On the brighter side, the real estate market of Dubai provides flexible payment options, which provides a much simpler purchasing process. With the evolving dynamics in the real estate market of the city and more investment pouring in, there is a wide range of payment options today, which makes the process of purchasing a property a lot easier than ever before. Let’s delve deeper into understanding the payment plan options available for the investors/buyers.
50:50 Payment Plan
Being one of the most common payment plans in Dubai real estate, here, the price is split evenly between installments during the construction phase and completion payments made after the handover. The 50:50 Payment Plan helps in ensuring that adequate funds get transferred upfront to cover labor and material costs. Compared to any other payment plan, the 50:50 Payment plan provides a more balanced and middle-ground approach. This payment plan is instrumental in providing certainty of timeline and cost to both parties, with installments being distributed evenly during the pre and post-handover stages.
60/40 Payment Plan
Under this payment plan, the buyer pays 60% of the price during the construction phase. However, the buyer has the option of paying this amount in installments. The remaining balance is paid during the handover of the property. This payment plan provides a great, balanced distribution of bills during the development phase and handover. There is a roughly equal amount payable during every stage.
70/30 Payment Plan
This is one of the most common payment plans in the city. This allows for smaller upfront payments, and buyers can pay the remaining amount over time. This also happens to be one of the most favorable payment structures among the investors as it provides low barrier entry into the real estate market, and investors can purchase the property with only a third of the funds upfront. The rental proceeds can be used to cover subsequent installment payments on the outstanding purchase balance.
80/20 Payment Plan
This payment plan is one of the most utilized payment structures among developers, especially for off-plan or pre-construction property sales. Here, the buyer pays 80% of the purchase price in stages throughout the construction period. This provides substantial cash flow support to the developers for the building work to commence quickly. Upon the completion of construction and project handover, the remaining balance is paid by the buyer. Ideally, an 80:20 payment plan shifts a greater portion of financial obligations to the pre construction phase.
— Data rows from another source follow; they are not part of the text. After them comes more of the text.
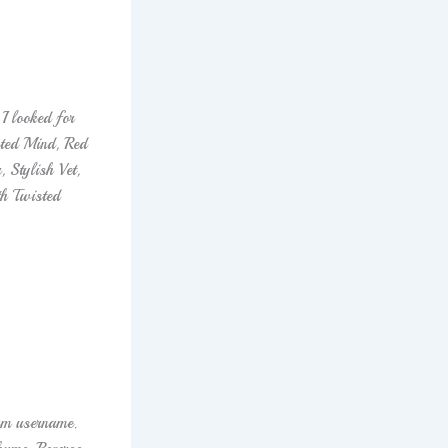
I looked for
sted Mind, Red
 Stylish Vet,
h Twisted
am username.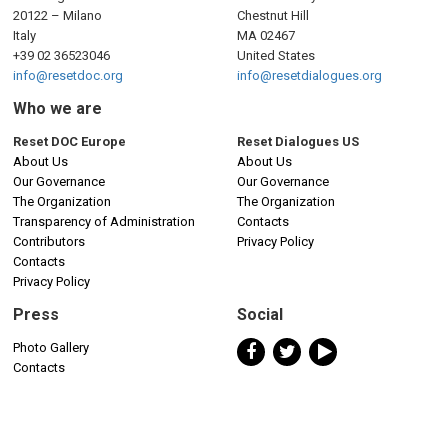
20122 – Milano
Chestnut Hill
Italy
MA 02467
+39 02 36523046
United States
info@resetdoc.org
info@resetdialogues.org
Who we are
Reset DOC Europe
Reset Dialogues US
About Us
About Us
Our Governance
Our Governance
The Organization
The Organization
Transparency of Administration
Contacts
Contributors
Privacy Policy
Contacts
Privacy Policy
Press
Social
Photo Gallery
Contacts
Now, let’s look at some of the payment plans for housing projects from Sobha Realtors.
Sobha Reserve Villa | 60/40 Payment Plan | 7 Million AED |
Sobha Florine Beach Residence | 70:30 Payment Plan | 1.21 Million AED |
Sobha Coraline Beach Residence | 60:40 Payment Plan | 1.15 Million AED |
Sobha Seahaven | 60:40 Payment Plan | 3.14 Million AED |
Sobha Delphine Beach Residence | 60:40 Payment Plan | 1.1 Million AED |
Financing Options
Dubai’s Real estate market also provides diverse financing options for investors who are looking at short-term or long-term investment plans in real estate. Here is a list of some common loans used by investors both locally and internationally to invest in real estate.
- Conventional Mortgages – Traditional home loans for banks that are used for purchasing residential or investment properties.
- Home Loan for Non-residents – This a lucrative option for Expats in particular which allows them to invest in the real estate market through mortgages which are tailored for non residents.
- Commercial Property Loans – This has been designed for investors who like to purchase non-residential properties like commercial or retail properties.
- Developer Financing – Some developers provide in house financing for off plan or under-construction properties which are more flexible than bank loans.
- Private Loans – Private lenders can provide flexible, short-term loans, which is normally priced at higher interest rates.
Conclusion
With an array of impressive and easy payment plan options, Dubai effortlessly attracts investors looking to invest in the residential real estate market. While, for the most part, the most feasible alternative depends on the budget and goals of the investor/buyer, it becomes vital to explore all the remaining options as well.